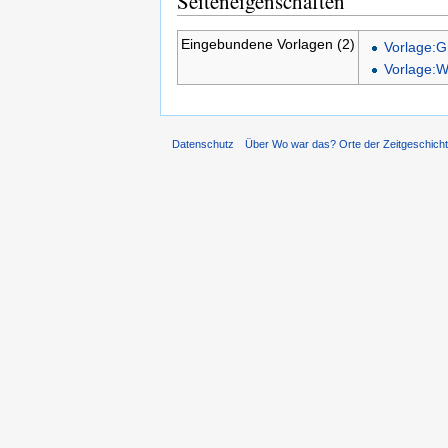
Seiteneigenschaften
Eingebundene Vorlagen (2)
Vorlage:G
Vorlage:W
Datenschutz
Über Wo war das? Orte der Zeitgeschich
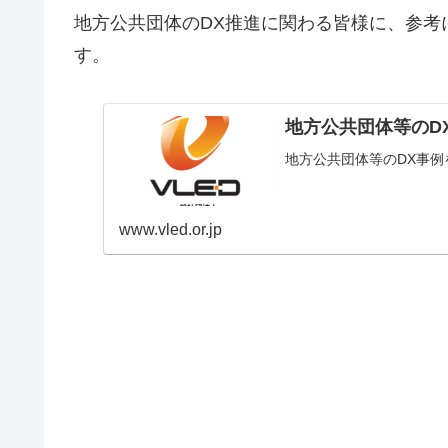
地方公共団体のDX推進に関わる皆様に、参考
す。
地方公共団体等のD
地方公共団体等のDX事例
www.vled.or.jp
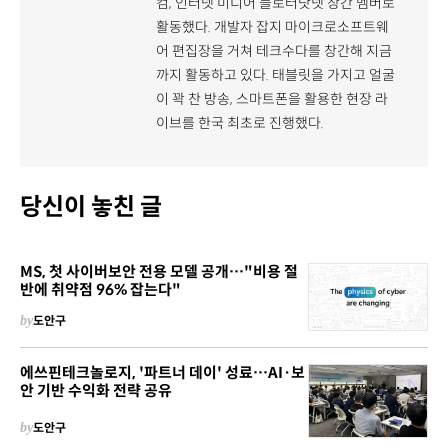
컴, 인터넷 미디어 블로터닷넷 창간 멤버로
활동했다. 개발자 잡지 마이크로소프트웨
어 편집장을 거쳐 테크수다를 창간해 지금
까지 활동하고 있다. 태블릿을 가지고 얼굴
이 꽉 찬 방송, 스마트폰을 활용한 현장 라
이브를 한국 최초로 진행했다.
당신이 놓친 글
MS, 첫 사이버보안 전용 모델 공개…"비용 절
반에 취약점 96% 잡는다"
by
도안구
에쓰핀테크놀로지, '파트너 데이' 성료…AI·보
안 기반 수익화 전략 공유
by
도안구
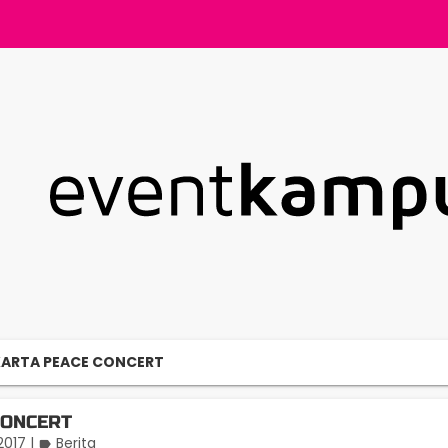
ARTA PEACE CONCERT
CONCERT
2017
|
Berita
label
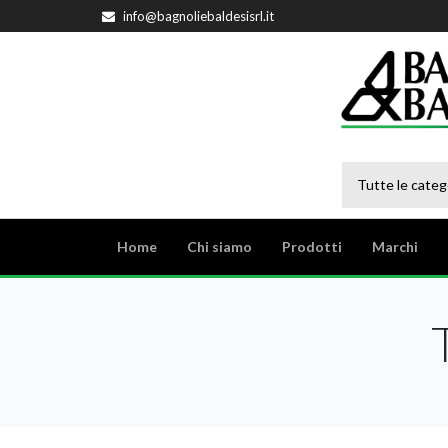
info@bagnoliebaldesisrl.it
Tutte le categ
Home
Chi siamo
Prodotti
Marchi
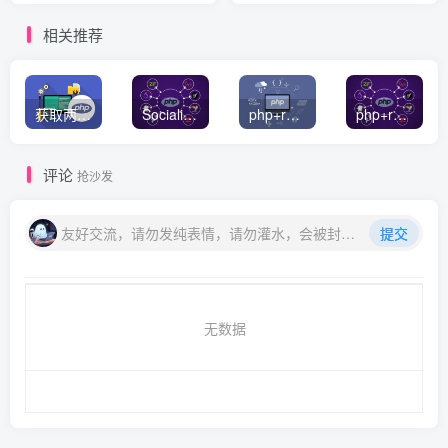
相关推荐
获取两个数组的交集或者并集数据
Socialite PHP 社交登录统一解决方案
php+redis简单队列实例
php+redis实现消息队列
评论
抢沙发
友好交流，请勿发纯表情，请勿灌水，会被封号喔
提交
无数据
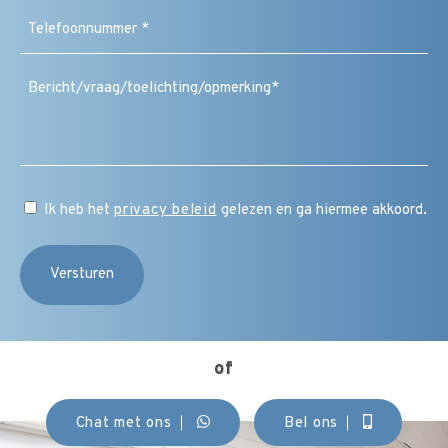
Telefoonnummer
(Vereist)
Bericht
/
vraag
/
toelichting
/
CAPTCHA
opmerking
Instemming
Ik heb het
privacy beleid
gelezen en ga hiermee akkoord.
(Vereist)
of
Chat met ons
Bel ons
# # #
Copy the text of every item above line for line, leaving out the pictures.

Seiteneigenschaften
Eingebundene Vorlagen (2)
Vorlage:G
Vorlage:W
Datenschutz
Über Wo war das? Orte der Zeitgeschich
地方公共団体のDX推進に関わる皆様に、参考
す。
地方公共団体等のD
地方公共団体等のDX事例
www.vled.or.jp
컴, 인터넷 미디어 블로터닷넷 창간 멤버로
활동했다. 개발자 잡지 마이크로소프트웨
어 편집장을 거쳐 테크수다를 창간해 지금
까지 활동하고 있다. 태블릿을 가지고 얼굴
이 꽉 찬 방송, 스마트폰을 활용한 현장 라
이브를 한국 최초로 진행했다.
당신이 놓친 글
MS, 첫 사이버보안 전용 모델 공개…"비용 절
반에 취약점 96% 잡는다"
by
도안구
에쓰핀테크놀로지, '파트너 데이' 성료…AI·보
안 기반 수익화 전략 공유
by
도안구
ARTA PEACE CONCERT
CONCERT
2017
|
Berita
label
info@bagnoliebaldesisrl.it
Tutte le categ
Home
Chi siamo
Prodotti
Marchi
相关推荐
获取两个数组的交集或者并集数据
Socialite PHP 社交登录统一解决方案
php+redis简单队列实例
php+redis实现消息队列
评论
抢沙发
友好交流，请勿发纯表情，请勿灌水，会被封号喔
提交
无数据
Telefoonnummer
(Vereist)
Bericht
/
vraag
/
toelichting
/
CAPTCHA
opmerking
Instemming
Ik heb het
privacy beleid
gelezen en ga hiermee akkoord.
(Vereist)
of
Chat met ons
Bel ons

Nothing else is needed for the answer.